━━━ SUPPLIED ENTRIES ━━━
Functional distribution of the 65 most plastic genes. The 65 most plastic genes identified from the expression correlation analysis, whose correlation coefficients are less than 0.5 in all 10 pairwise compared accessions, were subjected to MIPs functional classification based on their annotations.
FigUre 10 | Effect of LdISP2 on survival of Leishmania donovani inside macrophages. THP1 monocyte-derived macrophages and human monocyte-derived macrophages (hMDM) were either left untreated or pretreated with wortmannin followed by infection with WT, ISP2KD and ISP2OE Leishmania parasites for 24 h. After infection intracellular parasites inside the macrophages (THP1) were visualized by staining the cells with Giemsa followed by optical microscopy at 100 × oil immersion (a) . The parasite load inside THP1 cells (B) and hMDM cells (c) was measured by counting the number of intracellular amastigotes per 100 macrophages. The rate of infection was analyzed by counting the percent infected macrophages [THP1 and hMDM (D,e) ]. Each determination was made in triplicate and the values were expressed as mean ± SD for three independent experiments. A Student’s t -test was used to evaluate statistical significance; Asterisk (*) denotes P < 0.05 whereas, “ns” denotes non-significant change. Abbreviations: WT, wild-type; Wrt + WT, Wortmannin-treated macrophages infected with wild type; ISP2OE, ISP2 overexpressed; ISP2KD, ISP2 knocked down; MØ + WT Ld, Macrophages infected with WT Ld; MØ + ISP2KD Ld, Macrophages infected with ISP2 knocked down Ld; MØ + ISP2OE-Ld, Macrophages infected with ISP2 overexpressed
━━━
━━━ SUPPLIED ENTRIES ━━━
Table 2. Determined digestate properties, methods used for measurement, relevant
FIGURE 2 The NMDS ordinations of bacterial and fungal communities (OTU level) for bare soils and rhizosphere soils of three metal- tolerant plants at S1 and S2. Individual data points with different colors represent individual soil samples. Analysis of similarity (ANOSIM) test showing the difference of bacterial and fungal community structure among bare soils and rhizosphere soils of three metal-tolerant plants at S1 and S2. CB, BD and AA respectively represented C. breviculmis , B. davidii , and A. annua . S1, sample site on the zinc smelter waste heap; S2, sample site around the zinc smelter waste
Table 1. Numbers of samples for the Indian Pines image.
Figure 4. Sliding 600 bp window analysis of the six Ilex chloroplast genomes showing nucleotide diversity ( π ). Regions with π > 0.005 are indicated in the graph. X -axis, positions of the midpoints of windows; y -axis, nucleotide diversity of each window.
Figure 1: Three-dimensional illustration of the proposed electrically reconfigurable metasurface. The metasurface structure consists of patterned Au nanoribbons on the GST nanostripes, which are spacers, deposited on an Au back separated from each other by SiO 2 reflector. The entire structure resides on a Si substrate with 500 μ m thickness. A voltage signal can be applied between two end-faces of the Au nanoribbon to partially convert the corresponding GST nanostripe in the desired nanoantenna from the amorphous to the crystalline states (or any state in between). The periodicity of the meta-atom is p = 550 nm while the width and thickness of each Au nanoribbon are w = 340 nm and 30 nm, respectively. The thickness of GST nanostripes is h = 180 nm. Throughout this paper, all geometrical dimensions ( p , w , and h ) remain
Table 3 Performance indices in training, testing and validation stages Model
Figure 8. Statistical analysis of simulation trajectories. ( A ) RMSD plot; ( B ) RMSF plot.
━━━
In the entries above, the lines from the one bearing "Table 1. Numbers" up to and including the one bearing "Figure 4. Sliding" should be transcribed exactly; no other line is wanted.

_ANSWER BOX_.
Table 1. Numbers of samples for the Indian Pines image.
Figure 4. Sliding 600 bp window analysis of the six Ilex chloroplast genomes showing nucleotide diversity ( π ). Regions with π > 0.005 are indicated in the graph. X -axis, positions of the midpoints of windows; y -axis, nucleotide diversity of each window.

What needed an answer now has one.